2 Zur Etymologie von Decorum
2.1 Griechische Etymologie: πρέπον, εἰκός und ἐπιεικής

Obwohl das decorum heute das zentrale Konzept der Rhetorik darstellt, ist sein Begriffsumfeld nicht ohne Weiteres inhaltlich eingrenzbar oder bestimmbar. Dies ist zum einen einer langen Zeitperiode des kreativen Schaffens in Rhetorik und Philosophie von Homer bis Cicero und zum anderen der Tatsache geschuldet, dass sich im altgriechischen Sprachraum mehrere Begriffe finden, die Angemessenheit ausdrücken können.
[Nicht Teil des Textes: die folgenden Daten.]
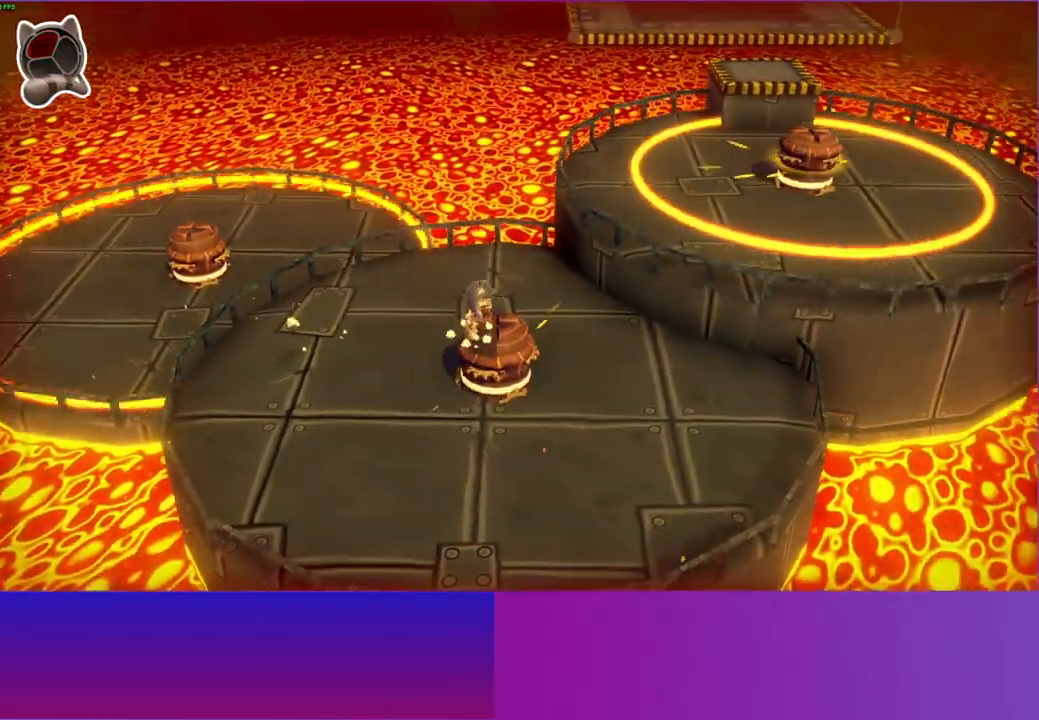
{"buttons": [], "left_stick": "down", "right_stick": "center", "events": [[250, "left_stick", "down"]]}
Zu nennen sind hier τὸ πρέπον, τό εἰκός und ἐπιεικής, die in diesem Kapitel in ihren Bedeutungsnuancen, Konnotationen und Kontexten analysiert werden sollen. Um diese Begriffe genau fassen zu können, werden diese chronologisch in den Werken von Homer, Gorgias, Platon, Isokrates über Aristoteles bis zu Dionysius von Halikarnassus untersucht.1

Das altgriechische Wort πρέπον ist das Partizip Singular Präsens Neutrum des Verbs πρέπω („hervorragen, passen“) im Nominativ und Akkusativ, das oft mit Dativ oder Infinitiv angeschlossen wird und laut Liddell und Scott „that which is seemly, propriety“ bezeichnet. In der häufigen Verwendung des unpersönlichen Ausdrucks πρέπει („es schickt sich“) werden sowohl die äußeren Umstände, als auch die moralische Angemessenheit in die Bedeutung mit einbezogen.2 Kemmann definiert πρέπον als den „Inbegriff des ethisch wie ästhetisch Ansehnlichen“, dessen visuelle Konnotation in der Übersetzung ins lateinische decorum und aptum jedoch abhanden gekommen ist.3 Inwiefern dieser aus der Kunsttheorie kommende Terminus als Prinzip Eingang in Philosophie, Ethik und Rhetorik gefunden hat, soll mit Hilfe der oben genannten Autoren im Folgenden beleuchtet werden.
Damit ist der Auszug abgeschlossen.